DOCUMENT EXTRACT
Strangely, I am preparing a Python session for pupils who are supposed ti
know almost nothing about programming; and I finally came up with the
turtle module! I realized that

*COBOL has been invented so that people who work in banks and do not know
how to program, can program
*Basic was supposed to be usable by beginners (hence the "b" letter); which
imho is false
*LOGO has been invented so that such silly creatures as robots could
program; and of course children could program in LOGO (and even, as I read,
tech programmation at the age of 4)
*Smalltalk has been created to cope with the mice and windows, but thinking
about programmation for children (hence, Etoys and Scratch)
*In France there was a thing called "LSE" which was supposed to help
writing the program in a language neighboring French language. No one
remembers that, but there were other experiments like "execalgo" or
"algobox" (not mentionning MathsOntologie ;-))


Seeing that, I realize that a programming tool especially made for children
is not really a new idea, but Python is cool for that. In France too Python
is heavily used, especially for students. What surprises me is that the
English government choose Python for *children* instead of, say, Scratch. I
would not use xMaxima to teach fractions just because xMaxima is able to
compute integrals!

To conclude, for me, Phratch on Android is the future in that domain ;-)

EXERCISES TO COMPLETE
1. Please repeat the part of the post on teaching programming to children that opens with the words containing "Seeing that, I" and closes with "that domain ;-)".
2. Translate this sentence from the post on teaching programming to children into Spanish: "In France too Python is heavily used, especially for students."
3. In the post on teaching programming to children, what does the writer say Smalltalk was created to cope with?

DATA PROVIDED
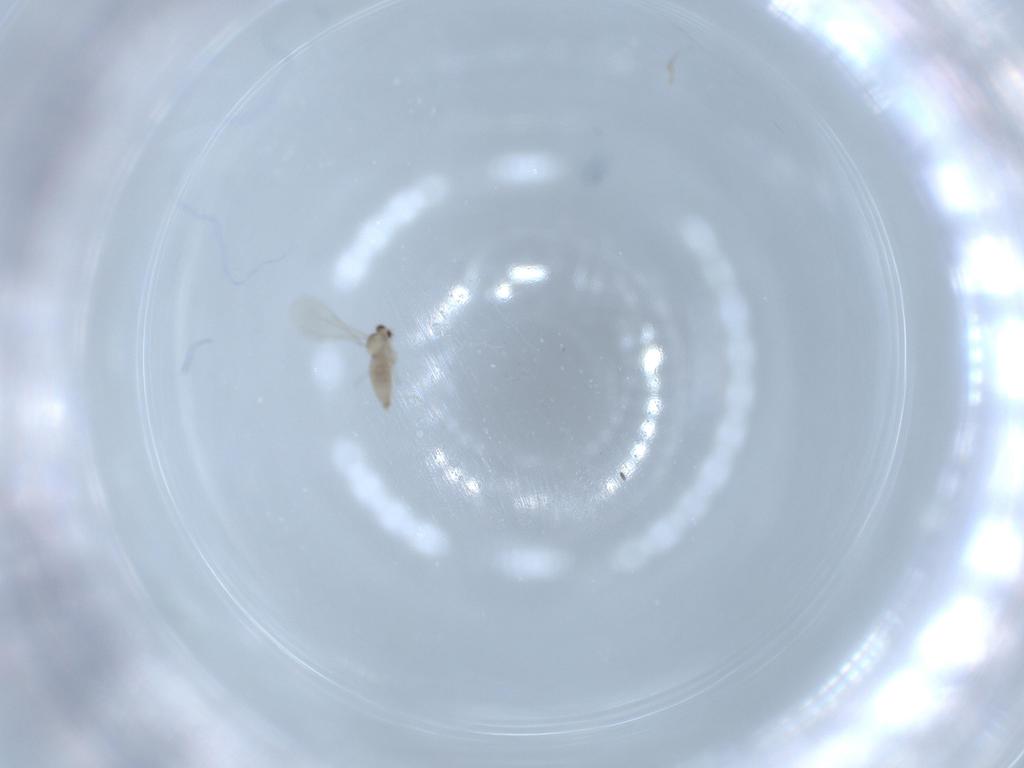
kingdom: Animalia
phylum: Arthropoda
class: Insecta
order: Diptera
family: Cecidomyiidae
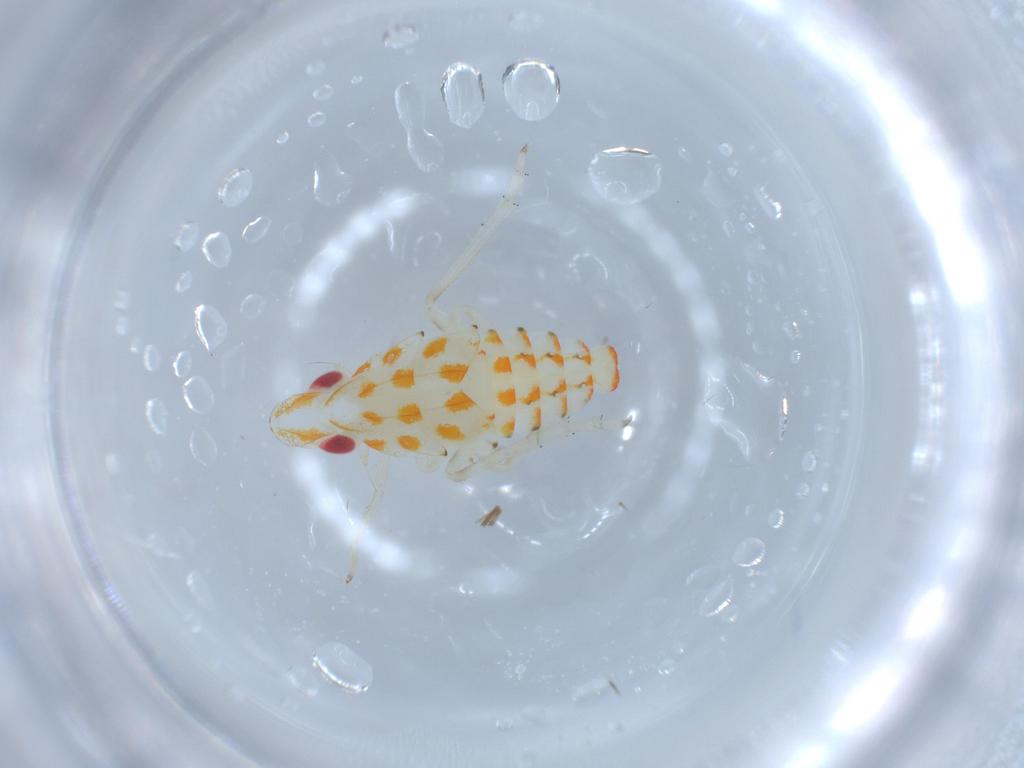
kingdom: Animalia
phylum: Arthropoda
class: Insecta
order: Hemiptera
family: Tropiduchidae
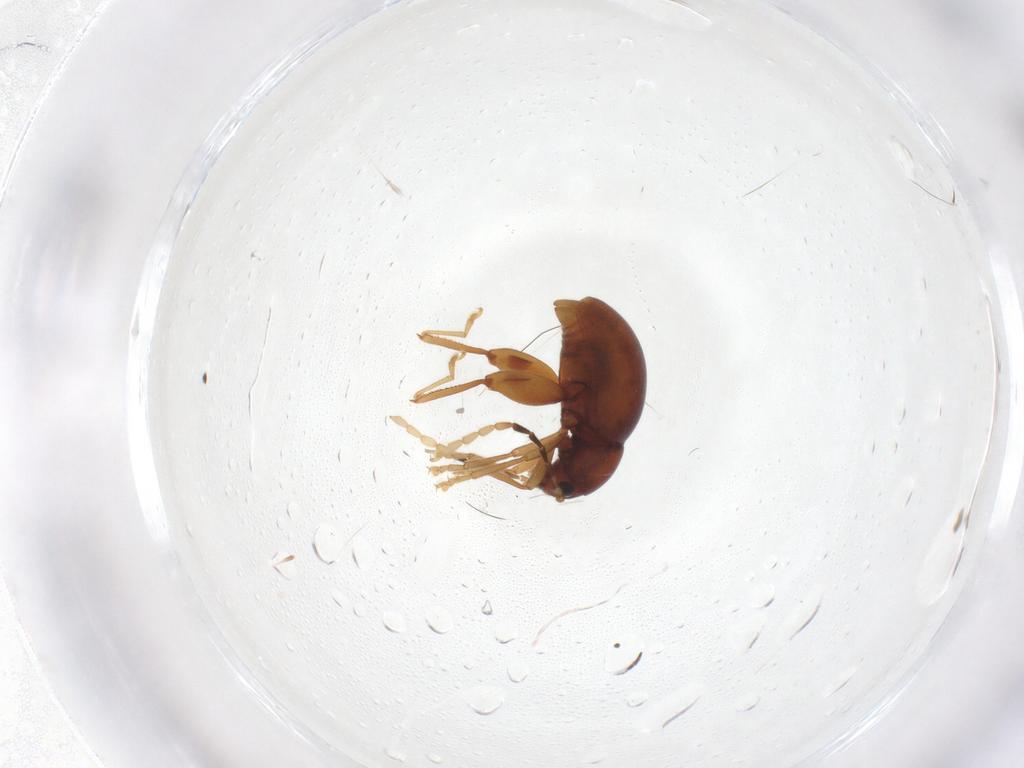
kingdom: Animalia
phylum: Arthropoda
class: Insecta
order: Coleoptera
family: Chrysomelidae
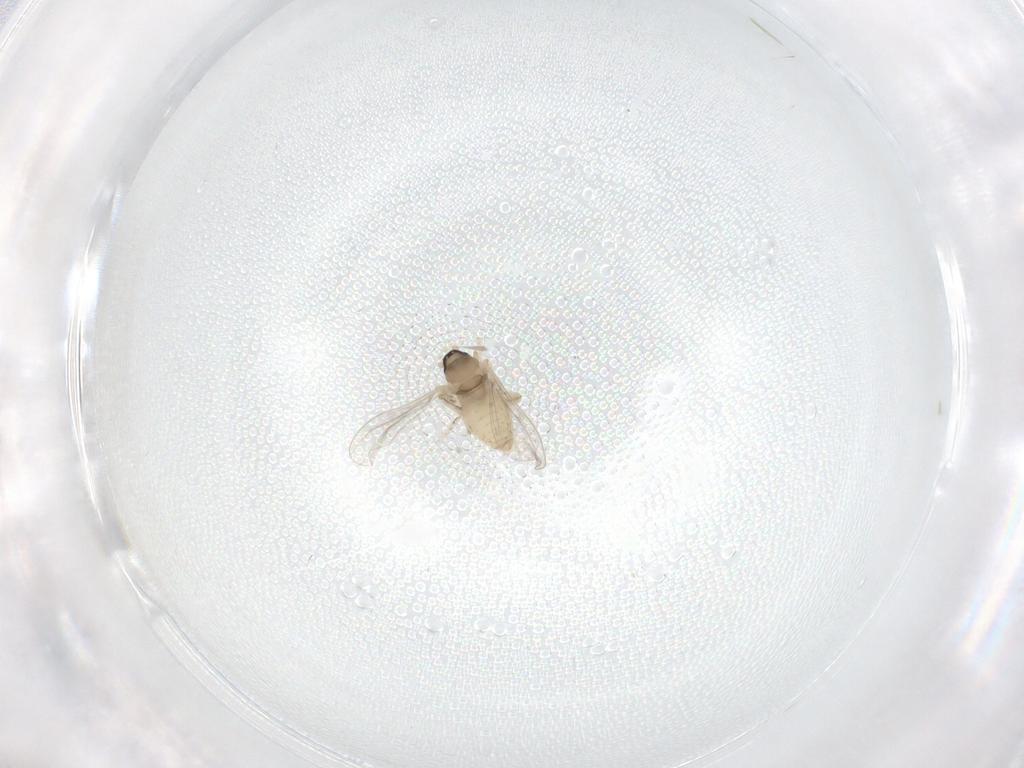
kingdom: Animalia
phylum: Arthropoda
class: Insecta
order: Diptera
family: Cecidomyiidae
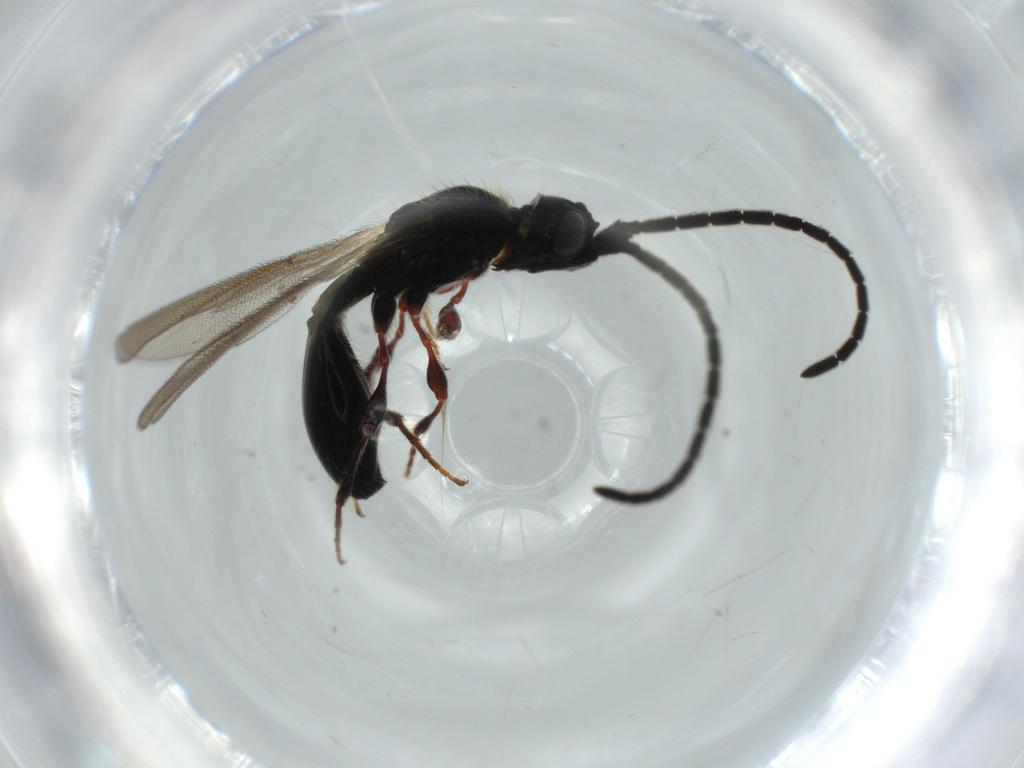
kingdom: Animalia
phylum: Arthropoda
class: Insecta
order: Hymenoptera
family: Diapriidae
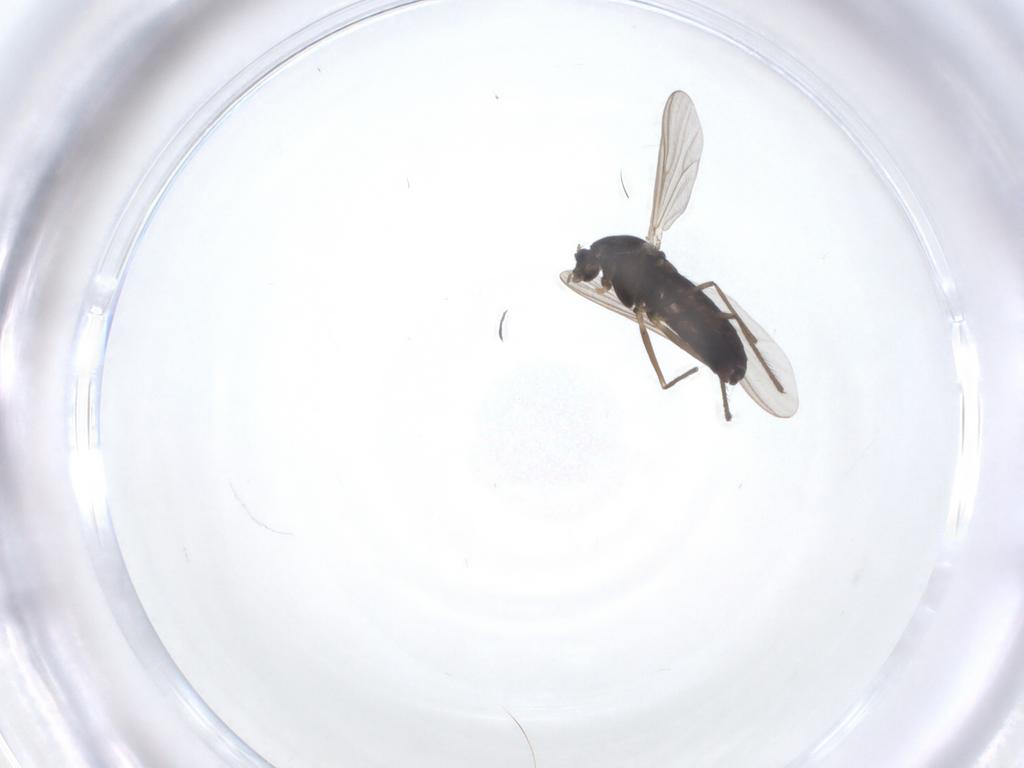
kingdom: Animalia
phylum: Arthropoda
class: Insecta
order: Diptera
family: Chironomidae
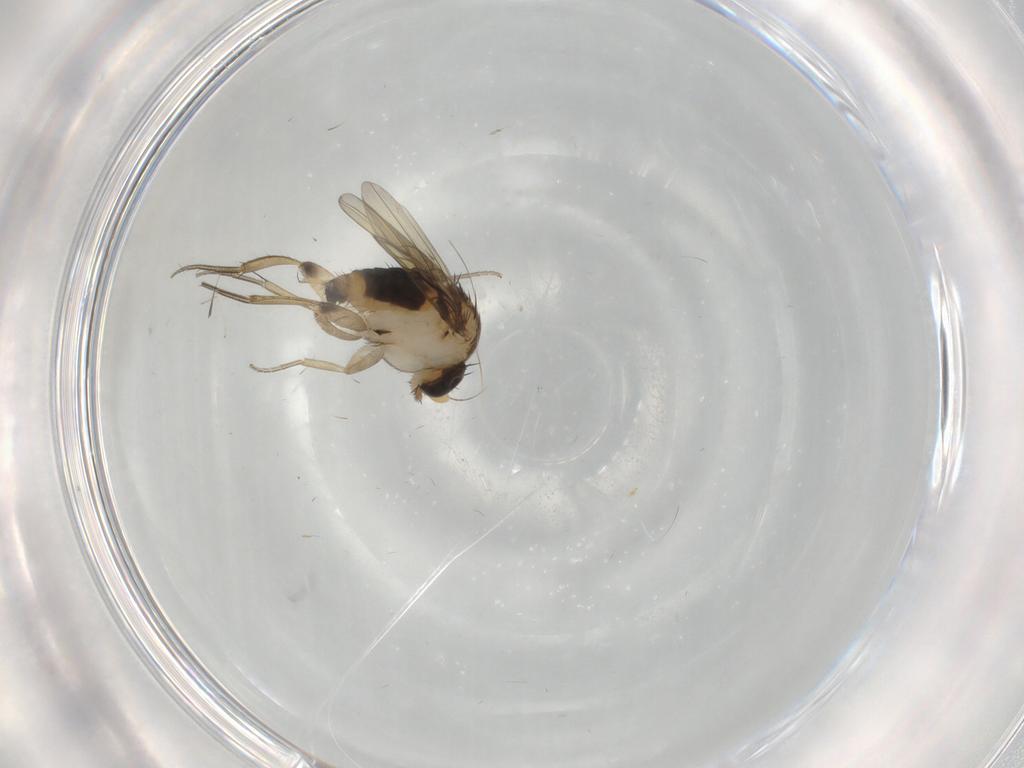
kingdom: Animalia
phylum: Arthropoda
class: Insecta
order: Diptera
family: Phoridae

TASK SOLUTIONS
1.
Seeing that, I realize that a programming tool especially made for children
is not really a new idea, but Python is cool for that. In France too Python
is heavily used, especially for students. What surprises me is that the
English government choose Python for *children* instead of, say, Scratch. I
would not use xMaxima to teach fractions just because xMaxima is able to
compute integrals!

To conclude, for me, Phratch on Android is the future in that domain ;-)

2. En Francia también se usa mucho Python, sobre todo entre los estudiantes.

3. The mice and windows.